Pensando en aquellos valores en los que creo que ha de afirmarse el liderazgo actual y que de alguna manera busco y espero tanto en el plano organizativo como en el político y social, he evocado un recuerdo que creía olvidado y en el que me parece que se halla escondida una clave de lo que pienso ya que no acertar con el nombre de los colores no me impide disfrutar de las sensaciones que me produce el estar rodeado de ellos.
A lo largo de mi vida he viajado lo suficiente en avión como para que ya no me haga ninguna gracia hacerlo. Evidentemente mi trabajo me lleva a coger aviones, pero mentiría si dijera que me es indiferente ya que normalmente anida en mí una pequeña dosis de ansiedad que va siendo directamente proporcional a la desconfianza que voy desarrollando ante la infalibilidad de lo humano. No se trata de un tema puntual y focalizado a este medio de transporte, sino que trasciende a otros ámbitos como el de la medicina en los que normalmente he depositado una confianza ciega que ha caído hecha pedazos ante la evidencia de la gran presencia de error que existe por cada acierto. Separar la gran evolución del pensamiento y el progreso tecnológico y científico al que haya podido llegar la Humanidad de la veleidad con la que las personas suelen tratar, en su día a día, aquello que creen tener por la mano, es una de las consecuencias menos gratas a las que me ha llevado la edad.
= = = = =
### Objetivo de la tarea
Sigue escribiendo el texto sobre el liderazgo y la desconfianza ante lo humano justo después de su última frase.
= = = = =
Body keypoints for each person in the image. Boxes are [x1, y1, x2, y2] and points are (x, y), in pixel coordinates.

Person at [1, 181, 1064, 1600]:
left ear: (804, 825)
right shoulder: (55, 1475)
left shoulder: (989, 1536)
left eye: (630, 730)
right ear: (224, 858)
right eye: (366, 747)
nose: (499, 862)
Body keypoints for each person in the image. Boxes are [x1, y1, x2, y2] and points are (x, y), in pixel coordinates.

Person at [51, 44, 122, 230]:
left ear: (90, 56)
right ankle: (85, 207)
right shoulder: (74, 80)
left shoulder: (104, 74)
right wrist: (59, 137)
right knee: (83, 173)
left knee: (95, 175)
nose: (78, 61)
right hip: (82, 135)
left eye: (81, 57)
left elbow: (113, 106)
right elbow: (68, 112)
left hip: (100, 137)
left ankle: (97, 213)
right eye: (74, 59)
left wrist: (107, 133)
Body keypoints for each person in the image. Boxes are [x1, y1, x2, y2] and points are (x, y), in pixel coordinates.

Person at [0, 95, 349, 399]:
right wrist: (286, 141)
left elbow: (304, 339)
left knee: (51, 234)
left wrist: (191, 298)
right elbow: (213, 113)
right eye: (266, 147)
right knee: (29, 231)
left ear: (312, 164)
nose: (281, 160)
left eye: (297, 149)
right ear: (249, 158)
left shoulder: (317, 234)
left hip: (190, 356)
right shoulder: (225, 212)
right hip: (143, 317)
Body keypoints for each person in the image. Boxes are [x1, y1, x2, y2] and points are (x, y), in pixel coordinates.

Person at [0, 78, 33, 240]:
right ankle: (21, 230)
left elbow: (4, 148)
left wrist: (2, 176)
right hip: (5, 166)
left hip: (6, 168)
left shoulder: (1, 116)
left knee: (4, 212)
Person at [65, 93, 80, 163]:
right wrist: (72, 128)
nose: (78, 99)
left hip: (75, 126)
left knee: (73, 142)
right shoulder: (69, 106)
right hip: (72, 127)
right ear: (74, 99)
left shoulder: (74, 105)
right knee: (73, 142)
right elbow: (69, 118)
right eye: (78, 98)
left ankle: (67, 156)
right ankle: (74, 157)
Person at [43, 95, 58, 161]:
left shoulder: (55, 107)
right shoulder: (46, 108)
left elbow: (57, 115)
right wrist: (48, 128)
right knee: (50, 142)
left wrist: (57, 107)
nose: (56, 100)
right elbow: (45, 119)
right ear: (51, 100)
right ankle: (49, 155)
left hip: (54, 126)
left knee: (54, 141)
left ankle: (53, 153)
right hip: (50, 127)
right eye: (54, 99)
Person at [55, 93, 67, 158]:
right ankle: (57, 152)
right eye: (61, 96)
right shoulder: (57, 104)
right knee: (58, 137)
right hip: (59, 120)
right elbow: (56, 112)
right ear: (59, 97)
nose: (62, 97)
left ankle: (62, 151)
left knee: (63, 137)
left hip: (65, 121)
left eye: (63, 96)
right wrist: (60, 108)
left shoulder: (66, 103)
= = = = =
### Respuesta del ejercicio
Dicho esto, en uno de mis viajes, mientras el avión se ponía en movimiento para encarar la pista de despegue y la tripulación hubo dado mecánicamente las explicaciones de siempre, oí la voz de una mujer que se presentó como la comandante y nos daba la bienvenida para desearnos el mejor de los viajes. La voz que emergía subversiva y cantarina con unas octavas más alta de las que nos tiene acostumbrados la ancestral masculinidad de la cabina, compartió alegremente que aquél era el primer viaje después de una baja por su reciente maternidad.
De poder describir el porqué del abanico de sensaciones que experimenté en aquel momento tendría resuelto lo que quiero exponer en este post ya que inmediatamente me invadió una sensación de confianza y de descanso que ahora relaciono con la certeza de unos valores que, pese a mi daltonismo, le supuse a la piloto en virtud de su género.
Supongo que ahí proyecté aquella seguridad y autonomía a prueba de retos y ridículos desafíos masculinos, la contención de la impaciencia que se desprende de la tolerancia a la frustración y del cálculo del riesgo para la estabilidad y el bienestar de otros, la tenacidad discreta de quien antepone aquello que persigue a la admiración que despierta, la capacidad de escucha y la fortaleza suficiente para aceptar sugerencias y cambiar una decisión sin que se resquebraje por ello el yo. Algo que ya sé que no necesariamente ha de corresponderse con lo que cabe esperar de una persona por el mero hecho de ser mujer, pero que no por ello deja de tener su interés por referirse al arquetipo que tanto echo de menos en estos tiempos en los que reclamo y exijo otro liderazgo que se inspire e impulse unos valores distintos a aquellos que nos han llevado hasta dónde estamos y que creo más posibles des de lo femenino.